Accordingly, there is provided new and improved bulk bin which is formed of a single blank, and which is economical to manufacture and can be readily manufactured on a rotary slotter without any die cutting equipment. In addition, the resulting subject bulk bin is formed of a single blank, thereby eliminating the need for a bottom pad, as found in prior art bulk bins.

The subject invention, and many of its intended advantages will be understood from the foregoing description, and it will be apparent that various changes may be made in the form and construction of the subject bulk bin without departing from the spirit and scope of the invention as defined by the following claims.

Claims

1. An octagonal-shaped paperboard bulk bin comprising:

a side wall formed from first and second opposed pairs of substantially rectangular, upstanding side panels and first and second opposed pairs of substantially rectangular, upstanding corner panels that are alternatively, foldably connected, said side panels being of greater width than said corner panels, and with each corner panel including a horizontally disposed, substantially rectangular flap foldably connected to the bottom edge thereof, each side panel of said first pair of opposed side panels including a horizontally disposed, substantially rectangular flap foldably connected to the bottom edge thereof, each side panel of said second opposed pair of side panels having a horizontally disposed, substantially rectangular slotted flap, each slotted flap including two parallel slots disposed perpendicular to the fold line thereof and extending from the edge thereof opposite said fold line for a distance corresponding to approximately one-half the width of each flap of said first pair of opposed side panels whereby with the flaps extending from said corner panels overlapping one another and being wholly disposed within the bulk bin, and with the flaps extending from said first pair of opposed side panels extending through the slots formed in said slotted flaps for engagement with said slotted flaps, a bottom wall for the bulk bin is formed.

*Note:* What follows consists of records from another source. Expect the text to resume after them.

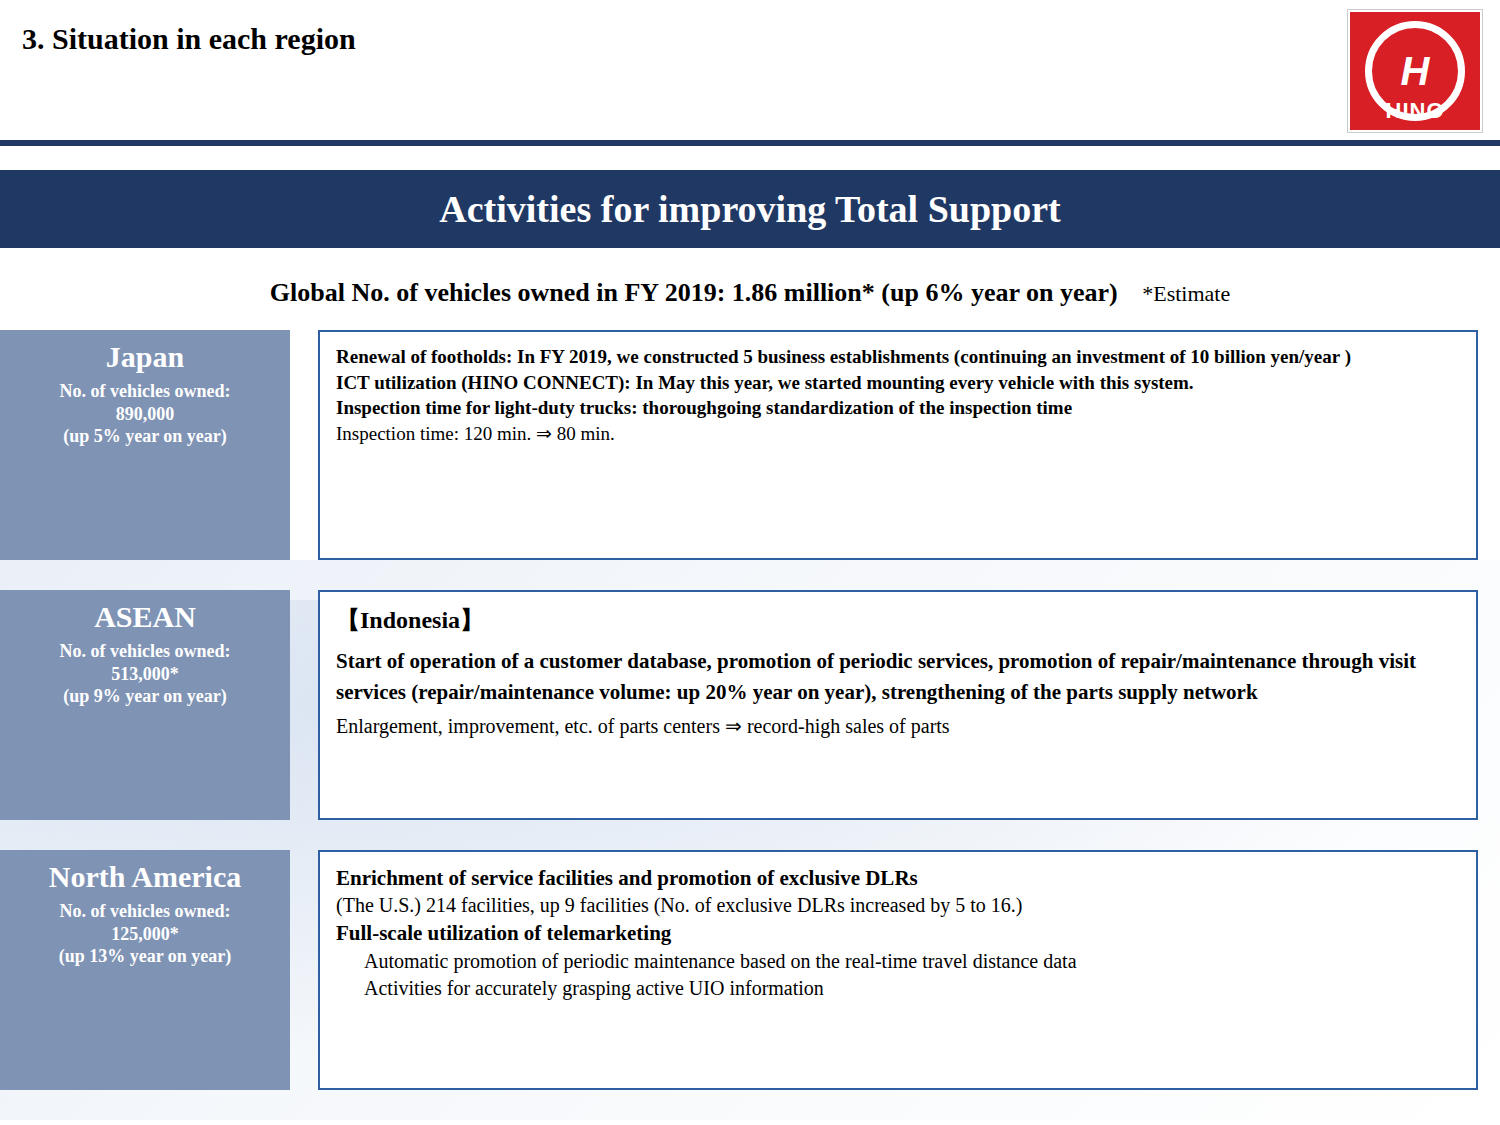3. Situation in each region
H
HINO
Activities for improving Total Support
Global No. of vehicles owned in FY 2019: 1.86 million* (up 6% year on year) *Estimate
Japan
No. of vehicles owned:
890,000
(up 5% year on year)
Renewal of footholds: In FY 2019, we constructed 5 business establishments (continuing an investment of 10 billion yen/year )
ICT utilization (HINO CONNECT): In May this year, we started mounting every vehicle with this system.
Inspection time for light-duty trucks: thoroughgoing standardization of the inspection time
Inspection time: 120 min. ⇒ 80 min.
ASEAN
No. of vehicles owned:
513,000*
(up 9% year on year)
【Indonesia】
Start of operation of a customer database, promotion of periodic services, promotion of repair/maintenance through visit services (repair/maintenance volume: up 20% year on year), strengthening of the parts supply network
Enlargement, improvement, etc. of parts centers ⇒ record-high sales of parts
North America
No. of vehicles owned:
125,000*
(up 13% year on year)
Enrichment of service facilities and promotion of exclusive DLRs
(The U.S.) 214 facilities, up 9 facilities (No. of exclusive DLRs increased by 5 to 16.)
Full-scale utilization of telemarketing
Automatic promotion of periodic maintenance based on the real-time travel distance data
Activities for accurately grasping active UIO information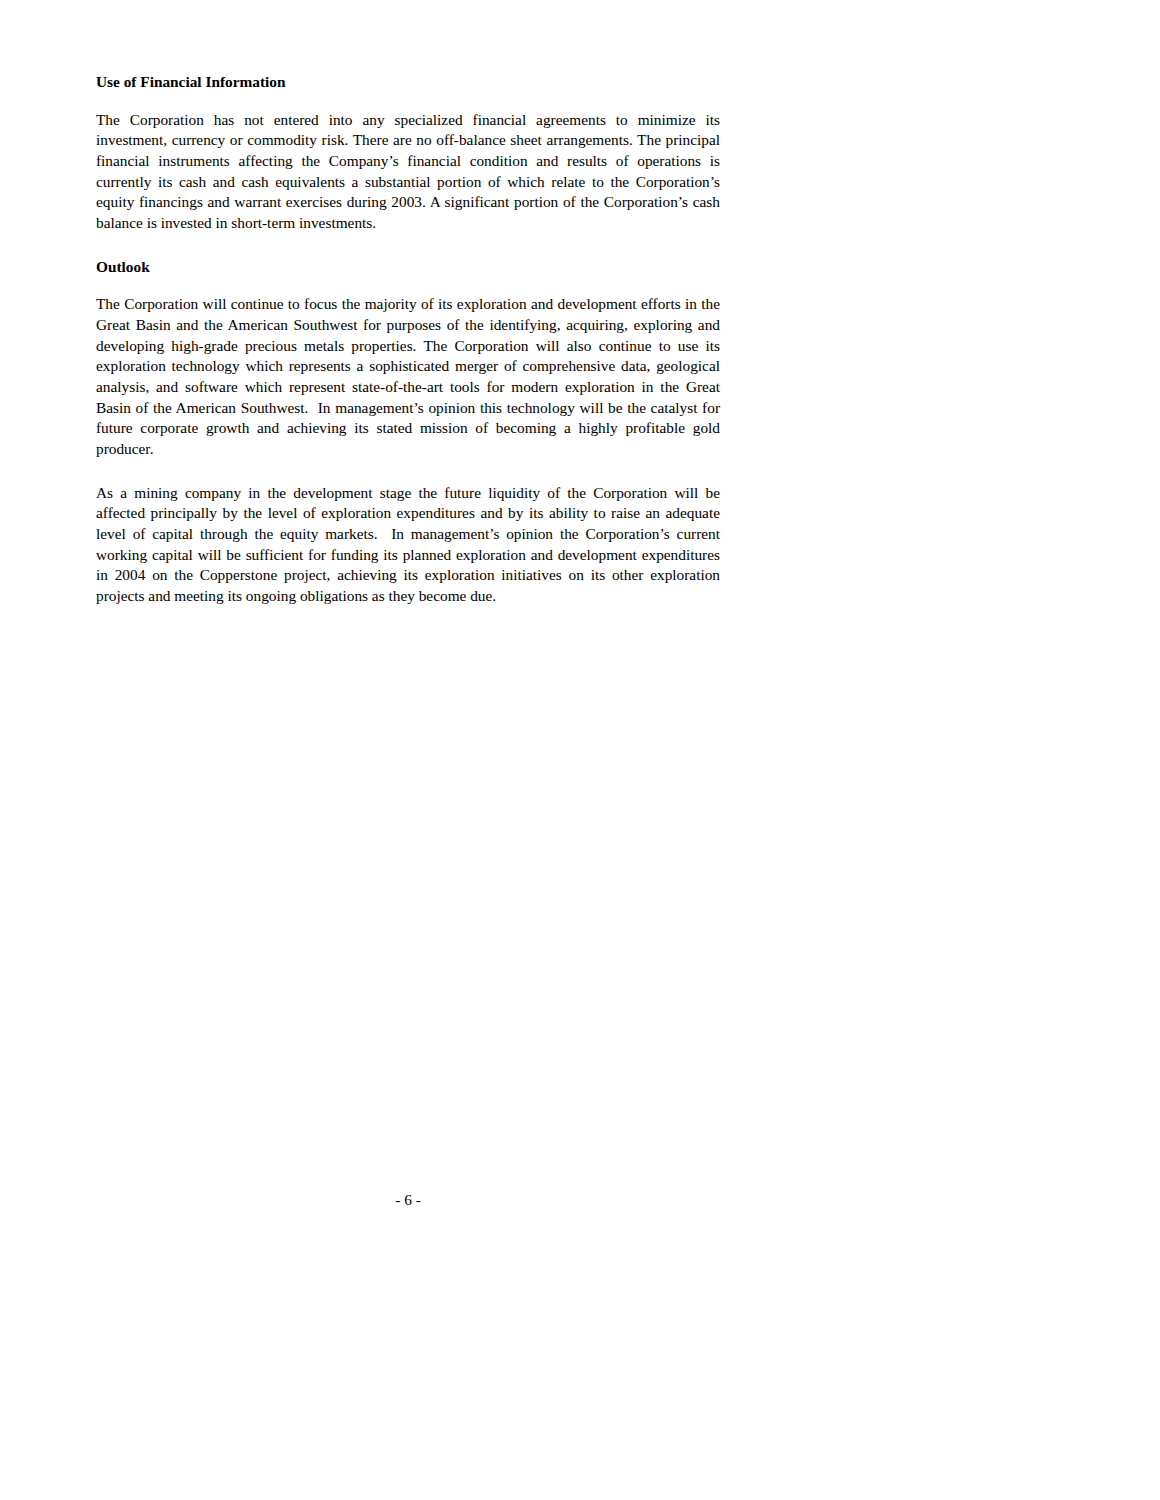Use of Financial Information
The Corporation has not entered into any specialized financial agreements to minimize its investment, currency or commodity risk. There are no off-balance sheet arrangements. The principal financial instruments affecting the Company’s financial condition and results of operations is currently its cash and cash equivalents a substantial portion of which relate to the Corporation’s equity financings and warrant exercises during 2003. A significant portion of the Corporation’s cash balance is invested in short-term investments.
Outlook
The Corporation will continue to focus the majority of its exploration and development efforts in the Great Basin and the American Southwest for purposes of the identifying, acquiring, exploring and developing high-grade precious metals properties. The Corporation will also continue to use its exploration technology which represents a sophisticated merger of comprehensive data, geological analysis, and software which represent state-of-the-art tools for modern exploration in the Great Basin of the American Southwest. In management’s opinion this technology will be the catalyst for future corporate growth and achieving its stated mission of becoming a highly profitable gold producer.
As a mining company in the development stage the future liquidity of the Corporation will be affected principally by the level of exploration expenditures and by its ability to raise an adequate level of capital through the equity markets. In management’s opinion the Corporation’s current working capital will be sufficient for funding its planned exploration and development expenditures in 2004 on the Copperstone project, achieving its exploration initiatives on its other exploration projects and meeting its ongoing obligations as they become due.
- 6 -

2. An octagonal-shaped paperboard bulk bin as in claim 1 wherein said bin is formed from a single wall corrugated board.

3. A paperboard blank for a bulk bin comprising:

a side wall formed from first and second opposed pairs of substantially rectangular side panels and first and second opposed pairs of substantially rectangular corner panels that are alternatively, foldably connected, said side panels being of greater width than said corner panels, and with each corner panel including a substantially rectangular flap foldably connected to the bottom edge thereof, each side panel of said first pair of opposed side panels including a substantially rectangular flap foldably connected to the bottom edge thereof, each side panel of said second opposed pair of side panels having a substantially rectangular slotted flap, each slotted flap including two parallel slots disposed perpendicular to the fold line thereof and extending from the edge thereof opposite said fold line for a distance corresponding to approximately one-half the width of each flap of said first pair of opposed side panels whereby the flaps extending from said corner panels overlap one another and are wholly disposed within an erected bulk bin, and wherein the flaps extending from said first pair of opposed side panels extend through the slots formed in said slotted flaps for engagement with said slotted flaps in an erected bulk bin to provide a bottom wall for the bulk bin.

4. A paperboard blank for a bulk bin as in claim 3 wherein said blank is formed from a single wall corrugated wall.

5. An octagonal-shaped paperboard bulk bin as in claim 1 wherein said bin is formed from a double wall corrugated board.

6. A paperboard blank for a bulk bin as in claim 3 wherein said blank is formed from a double wall corrugated wall.